● **Instruction**
Extend the forum post about returning a phone to stock 2.3.6 with Odin, writing on from its final sentence.

● **Text shown**
========================

# Return to stock 2.3.6 before returning phone using ODIN



## apicia (Dec 17, 2011)

Thought we could consolidate the stock ROM, kernel, and recovery flashing threads to make one thread that helps folks return to stock 2.3.6 (after the OTA update). I am about use ODIN to flash the ROM, then flash the Kernel, and lastly the Recovery. This should return our phone back to a completely stock condition. Would just return the phone back to 2.3.5, but my counter shows 1 from the OTA. I am just collecting information and links and not responsible if you brick your phone.

1. Need Odin 1.85, complete with config file to flash the three components.

2. Need stock 2.3.6 ROM in a complete stock configuration, not deodexed, etc.

3. Need stock Kernel UVKL1 in its stock form. Thanks to Whitehawkx for the link to UVKL1: http://www.multiupload.com/9GJFSJJGF8

4. Need stock recovery. Not sure if they changed the recovery that was included in 2.3.5 or if there is a new version for 2.3.6.

========================

● **Data extract**

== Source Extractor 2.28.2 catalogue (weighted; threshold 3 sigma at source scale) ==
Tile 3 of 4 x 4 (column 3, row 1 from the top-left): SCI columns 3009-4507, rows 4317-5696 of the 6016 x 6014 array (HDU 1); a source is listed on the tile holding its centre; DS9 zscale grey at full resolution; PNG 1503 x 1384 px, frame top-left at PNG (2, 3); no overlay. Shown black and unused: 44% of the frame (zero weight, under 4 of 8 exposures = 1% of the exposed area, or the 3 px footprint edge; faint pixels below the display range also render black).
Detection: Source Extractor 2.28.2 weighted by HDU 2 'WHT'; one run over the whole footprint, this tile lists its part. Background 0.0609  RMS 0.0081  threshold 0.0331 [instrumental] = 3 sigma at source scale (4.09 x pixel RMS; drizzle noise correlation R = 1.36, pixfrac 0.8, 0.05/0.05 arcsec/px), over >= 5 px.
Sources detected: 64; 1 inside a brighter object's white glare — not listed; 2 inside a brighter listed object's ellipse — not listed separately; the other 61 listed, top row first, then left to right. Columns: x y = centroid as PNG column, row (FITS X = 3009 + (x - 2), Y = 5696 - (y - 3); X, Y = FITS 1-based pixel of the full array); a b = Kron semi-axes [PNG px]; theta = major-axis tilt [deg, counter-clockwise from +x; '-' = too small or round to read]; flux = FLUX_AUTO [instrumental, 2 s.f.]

========================

● **Exercise answer**
----------



## ninrocket (Jan 27, 2012)

All you need is ODIN and the right ROM. The stock ROM contains the Kernel, Recovery image as well as the Radio....hence the >500MB file size.

I posted a How To guide in this section.

Peace.


----------



## gwojo22 (Jan 14, 2012)

ninrocket said:


> All you need is ODIN and the right ROM. The stock ROM contains the Kernel, Recovery image as well as the Radio....hence the >500MB file size.
> 
> I posted a How To guide in this section.
> 
> Peace.


In what section?

Sent from my SGH-T989 using RootzWiki


----------



## LEGIONS1stKNIGHT (Aug 14, 2011)

T-mobile GalaxySII developer section > stickies. That's where you will find his post/tutorial.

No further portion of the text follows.